Trading CFDs – Your Guide to the Benefits of Becoming a CFD Trader

One of the major advantages of CFDs is that they are flexible and cover a range of markets which are all tradable from the one convenient location – your CFD platform.

In the past, if a retail client wanted to trade a range of markets they would need to employ the services of and maintain an account with a broker for each market they wanted to trade, i.e. equities, futures, commodities, etc.

These days, any CFD provider worth their salt will provide access to a range of markets including, but not limited to, Australian equities, international equities, indices, currencies, commodities and ETFs.

Clients simply open a single account, fund it, and then have access to this broad range of markets.

The key benefit of this increased coverage is diversity and, as an extension of that, ease with which clients can gain direct exposure to a certain market.
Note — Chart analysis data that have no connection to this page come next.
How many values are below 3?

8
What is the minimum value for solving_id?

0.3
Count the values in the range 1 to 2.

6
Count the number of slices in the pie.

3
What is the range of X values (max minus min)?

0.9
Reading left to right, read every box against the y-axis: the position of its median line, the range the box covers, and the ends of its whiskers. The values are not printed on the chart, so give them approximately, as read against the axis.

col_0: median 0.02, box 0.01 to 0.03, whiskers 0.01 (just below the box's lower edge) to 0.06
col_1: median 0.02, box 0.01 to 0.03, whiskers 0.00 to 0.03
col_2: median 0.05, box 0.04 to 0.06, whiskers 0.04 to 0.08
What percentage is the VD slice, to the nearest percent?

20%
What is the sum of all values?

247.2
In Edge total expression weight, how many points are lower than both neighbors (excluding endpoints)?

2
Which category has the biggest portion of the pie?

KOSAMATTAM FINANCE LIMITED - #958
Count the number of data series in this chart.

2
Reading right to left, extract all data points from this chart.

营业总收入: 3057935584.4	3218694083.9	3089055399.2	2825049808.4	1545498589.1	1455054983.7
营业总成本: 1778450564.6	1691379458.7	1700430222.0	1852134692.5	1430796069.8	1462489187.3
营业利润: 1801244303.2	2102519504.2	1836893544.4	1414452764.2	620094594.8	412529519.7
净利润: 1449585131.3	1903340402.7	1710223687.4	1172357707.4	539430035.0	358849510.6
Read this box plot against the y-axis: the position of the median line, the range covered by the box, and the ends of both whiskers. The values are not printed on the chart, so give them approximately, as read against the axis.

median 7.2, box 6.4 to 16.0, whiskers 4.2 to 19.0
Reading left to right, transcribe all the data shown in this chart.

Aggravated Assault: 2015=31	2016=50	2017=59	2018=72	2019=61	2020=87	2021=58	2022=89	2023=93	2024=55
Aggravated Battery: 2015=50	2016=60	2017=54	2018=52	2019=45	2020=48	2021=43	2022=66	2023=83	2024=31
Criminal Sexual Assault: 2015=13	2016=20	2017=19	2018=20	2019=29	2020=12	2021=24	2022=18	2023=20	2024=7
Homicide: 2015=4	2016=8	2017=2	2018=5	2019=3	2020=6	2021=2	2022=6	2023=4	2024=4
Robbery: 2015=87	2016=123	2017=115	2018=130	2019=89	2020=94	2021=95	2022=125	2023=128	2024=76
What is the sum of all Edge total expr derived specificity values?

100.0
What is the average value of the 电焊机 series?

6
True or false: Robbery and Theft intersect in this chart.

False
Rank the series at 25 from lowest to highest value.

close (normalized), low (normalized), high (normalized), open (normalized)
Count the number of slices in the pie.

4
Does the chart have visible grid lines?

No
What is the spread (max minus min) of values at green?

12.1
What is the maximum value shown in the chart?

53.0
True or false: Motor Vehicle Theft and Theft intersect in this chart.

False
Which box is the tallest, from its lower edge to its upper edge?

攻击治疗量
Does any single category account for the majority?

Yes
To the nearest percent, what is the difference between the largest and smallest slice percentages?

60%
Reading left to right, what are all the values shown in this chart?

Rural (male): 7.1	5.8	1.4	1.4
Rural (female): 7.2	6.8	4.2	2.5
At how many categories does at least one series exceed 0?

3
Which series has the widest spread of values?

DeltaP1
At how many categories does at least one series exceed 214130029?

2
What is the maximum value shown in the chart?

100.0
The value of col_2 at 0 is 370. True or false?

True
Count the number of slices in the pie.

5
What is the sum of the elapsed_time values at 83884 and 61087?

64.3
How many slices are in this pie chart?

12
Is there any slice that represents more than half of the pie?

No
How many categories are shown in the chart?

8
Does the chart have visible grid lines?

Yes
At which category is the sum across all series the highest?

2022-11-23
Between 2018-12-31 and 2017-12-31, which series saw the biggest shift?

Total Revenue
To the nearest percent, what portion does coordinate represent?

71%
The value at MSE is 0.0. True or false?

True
In the past, if an Australian retail share investor wanted to gain exposure to oil in order to take advantage of rising crude prices, their best avenue would be to buy a company like Woodside Petroleum.

In purchasing shares in Woodside, however, the client would be exposed to company risk, e.g. the risk that the people running the company are incompetent and their actions cause the stock price to fall despite rising crude prices.

With CFDs, a client can simply buy a contract in oil, whether it be West Texas Intermediate, Light Sweet Crude, or Brent Crude. This allows the client to gain direct exposure based on their convictions, without the added layers of risk.

Furthermore, most CFD providers will offer partial contracts which are smaller in size and subsequently more easily tradable for clients who do not want to take on too much exposure.

Another example of the benefit of increased coverage through CFDs is access to international shares.

The Australian market has a very small and insignificant tech sector. The biggest company in the space (as at 16/05/2011) is Computershare which is considered by some to be a financial services company, not a true tech company.

With CFDs, clients are able to gain exposure to tech giants such as Google, Microsoft, and IBM, just to name a few. 
In this example the client is able to gain direct exposure to a market that they previously wouldn’t have been able to. Finally, the increased coverage offered via CFDs means that traders can more easily hedge their exposure.

Hedging involves taking trades in the opposite direction to the dominant position of your portfolio. For example, if you are long two mining stocks and two highly correlated commodities, you are significantly exposed to commodity prices.

As such, you might consider taking a short position in the mining index to hedge out some of your exposure. 
Another example is if you have a well balanced portfolio with 10 long share positions. To protect against a sharp fall in the market, you could take a short position in the ASX200 index to hedge out some of your long exposure.

The key purpose of hedging is to take a position that will increase in value as the value of the dominant positions in your portfolio go down, if the market moves against you.

With a CFD broker, you can take all of the positions noted above via the one trading platform.

Whether it be an equity, market sector, or index position, all of these trades can be executed via the one trading platform, both long and short.

CFDs have certainly changed the retail trading landscape for the better, providing increased diversity and flexibility for retail traders and investors.